Cellular expressions of inflammation and CHAC1 in LV myocardium and kidney by day 63 after CRS induction. Upper panel: A to D) Illustrating the microscopic finding (400x) of immunofluorescent (IF) stain for identification of cellular expression of CD68 in LV myocardium (green color). E) Analytical result of number of CD68 expression (%), * vs. other groups with different symbols (†, ‡, §), P<0.0001. F to I) Illustrating the microscopic finding (400x) of IF stain for identification of cellular expression of CD68 in kidney parenchyma (green color). J) Analytical result of number of CD68 expression (%), * vs. other groups with different symbols (†, ‡, §), P<0.0001. Lower panel: A to D) Illustrating the microscopic finding (400x) of immunohistochemical (IHC) stain for identification of cellular expression of CHAC1 in LV myocardium (gray color).
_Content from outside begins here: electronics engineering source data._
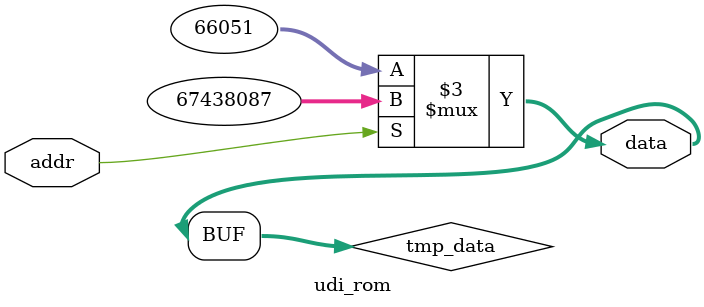
<source format=v>

module udi_rom (
    input  wire [ 0:0] addr,
    output wire [31:0] data
);

  reg [31 : 0] tmp_data;
  assign data = tmp_data;

  always @* begin : addr_mux
    if (addr) begin
      tmp_data = 32'h04050607;
    end
    else begin
      tmp_data = 32'h00010203;
    end
  end

endmodule  // udi_rom

//======================================================================
// EOF udi_rom_sim.v
//======================================================================

</source>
E) Analytical result of CHAC1 expression (%), * vs. other groups with different symbols (†, ‡, §), P<0.0001. F to I) Illustrating the microscopic finding (400x) of IHC stain for identification of cellular expression of CHAC1 in kidney parenchyma (gray color). J) Analytical result of CHAC1 expression score, * vs. other groups with different symbols (†, ‡, §), P<0.0001. Scale bar in right lower corner represents 20µm. All statistical analyses were performed by one-way ANOVA, followed by Bonferroni multiple comparison post hoc test (n=6) for each group). Symbols (*, †, ‡, §) indicate significance (at 0.05 level). Feb = febuxostat; CRS = cardiorenal syndrome; LV = left ventricular.

Figure 13

Illustrasting the underlying mechanims of XO indcued cardiorenal syndrome and the impact of Feb treatment on protecting the heart and kidney organs in setting of CRS. NO = nitric oxide; CRS = cardiorenal syndrome; LVEF = left ventricular ejection fraction; ROS = reactive oxygen species; Feb = Febuxostat.